[TASK GOAL]: When you copy the entries, keep every word exactly as it stands.

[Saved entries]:
BEGIN
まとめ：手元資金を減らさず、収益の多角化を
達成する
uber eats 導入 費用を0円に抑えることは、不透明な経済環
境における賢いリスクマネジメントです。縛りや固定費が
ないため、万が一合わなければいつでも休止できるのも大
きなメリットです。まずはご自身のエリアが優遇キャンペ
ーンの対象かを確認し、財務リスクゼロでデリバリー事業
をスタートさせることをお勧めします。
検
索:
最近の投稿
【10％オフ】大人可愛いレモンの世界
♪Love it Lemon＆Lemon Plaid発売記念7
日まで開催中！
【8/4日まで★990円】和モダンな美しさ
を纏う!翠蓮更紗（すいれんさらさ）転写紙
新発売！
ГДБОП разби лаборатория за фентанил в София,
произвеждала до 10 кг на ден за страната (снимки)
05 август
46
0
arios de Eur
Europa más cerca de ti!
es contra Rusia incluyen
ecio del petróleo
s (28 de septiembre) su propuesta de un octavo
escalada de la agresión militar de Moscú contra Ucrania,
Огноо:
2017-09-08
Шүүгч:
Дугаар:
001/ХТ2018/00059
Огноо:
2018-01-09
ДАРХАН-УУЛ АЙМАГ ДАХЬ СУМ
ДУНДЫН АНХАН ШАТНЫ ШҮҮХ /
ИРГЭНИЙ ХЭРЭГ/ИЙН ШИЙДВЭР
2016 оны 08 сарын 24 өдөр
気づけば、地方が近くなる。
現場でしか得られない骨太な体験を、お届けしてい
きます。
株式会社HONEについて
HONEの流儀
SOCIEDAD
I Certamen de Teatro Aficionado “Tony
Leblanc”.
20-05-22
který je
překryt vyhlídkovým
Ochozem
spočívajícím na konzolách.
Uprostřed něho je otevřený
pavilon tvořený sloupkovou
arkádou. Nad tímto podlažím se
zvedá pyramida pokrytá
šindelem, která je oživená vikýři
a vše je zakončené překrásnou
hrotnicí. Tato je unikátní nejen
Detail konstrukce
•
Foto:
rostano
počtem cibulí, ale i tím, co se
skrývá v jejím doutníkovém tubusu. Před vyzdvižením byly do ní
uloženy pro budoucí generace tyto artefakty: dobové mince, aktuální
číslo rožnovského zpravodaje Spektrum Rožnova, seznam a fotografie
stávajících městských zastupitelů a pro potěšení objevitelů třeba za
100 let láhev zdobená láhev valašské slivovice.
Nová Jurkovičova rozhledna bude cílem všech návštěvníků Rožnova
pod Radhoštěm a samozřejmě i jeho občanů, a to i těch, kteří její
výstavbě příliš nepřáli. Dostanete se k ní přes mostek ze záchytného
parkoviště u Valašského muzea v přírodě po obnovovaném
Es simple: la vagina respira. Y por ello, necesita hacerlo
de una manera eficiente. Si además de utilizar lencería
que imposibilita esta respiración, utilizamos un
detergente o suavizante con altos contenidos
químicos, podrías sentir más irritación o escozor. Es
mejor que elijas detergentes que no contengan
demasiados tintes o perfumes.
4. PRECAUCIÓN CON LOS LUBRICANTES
END
[SOLUTION TO THIS TASK]:
まとめ：手元資金を減らさず、収益の多角化を
達成する
uber eats 導入 費用を0円に抑えることは、不透明な経済環
境における賢いリスクマネジメントです。縛りや固定費が
ないため、万が一合わなければいつでも休止できるのも大
きなメリットです。まずはご自身のエリアが優遇キャンペ
ーンの対象かを確認し、財務リスクゼロでデリバリー事業
をスタートさせることをお勧めします。
検
索:
最近の投稿
【10％オフ】大人可愛いレモンの世界
♪Love it Lemon＆Lemon Plaid発売記念7
日まで開催中！
【8/4日まで★990円】和モダンな美しさ
を纏う!翠蓮更紗（すいれんさらさ）転写紙
新発売！
ГДБОП разби лаборатория за фентанил в София,
произвеждала до 10 кг на ден за страната (снимки)
05 август
46
0
arios de Eur
Europa más cerca de ti!
es contra Rusia incluyen
ecio del petróleo
s (28 de septiembre) su propuesta de un octavo
escalada de la agresión militar de Moscú contra Ucrania,
Огноо:
2017-09-08
Шүүгч:
Дугаар:
001/ХТ2018/00059
Огноо:
2018-01-09
ДАРХАН-УУЛ АЙМАГ ДАХЬ СУМ
ДУНДЫН АНХАН ШАТНЫ ШҮҮХ /
ИРГЭНИЙ ХЭРЭГ/ИЙН ШИЙДВЭР
2016 оны 08 сарын 24 өдөр
気づけば、地方が近くなる。
現場でしか得られない骨太な体験を、お届けしてい
きます。
株式会社HONEについて
HONEの流儀
SOCIEDAD
I Certamen de Teatro Aficionado “Tony
Leblanc”.
20-05-22
který je
překryt vyhlídkovým
Ochozem
spočívajícím na konzolách.
Uprostřed něho je otevřený
pavilon tvořený sloupkovou
arkádou. Nad tímto podlažím se
zvedá pyramida pokrytá
šindelem, která je oživená vikýři
a vše je zakončené překrásnou
hrotnicí. Tato je unikátní nejen
Detail konstrukce
•
Foto:
rostano
počtem cibulí, ale i tím, co se
skrývá v jejím doutníkovém tubusu. Před vyzdvižením byly do ní
uloženy pro budoucí generace tyto artefakty: dobové mince, aktuální
číslo rožnovského zpravodaje Spektrum Rožnova, seznam a fotografie
stávajících městských zastupitelů a pro potěšení objevitelů třeba za
100 let láhev zdobená láhev valašské slivovice.
Nová Jurkovičova rozhledna bude cílem všech návštěvníků Rožnova
pod Radhoštěm a samozřejmě i jeho občanů, a to i těch, kteří její
výstavbě příliš nepřáli. Dostanete se k ní přes mostek ze záchytného
parkoviště u Valašského muzea v přírodě po obnovovaném
Es simple: la vagina respira. Y por ello, necesita hacerlo
de una manera eficiente. Si además de utilizar lencería
que imposibilita esta respiración, utilizamos un
detergente o suavizante con altos contenidos
químicos, podrías sentir más irritación o escozor. Es
mejor que elijas detergentes que no contengan
demasiados tintes o perfumes.
4. PRECAUCIÓN CON LOS LUBRICANTES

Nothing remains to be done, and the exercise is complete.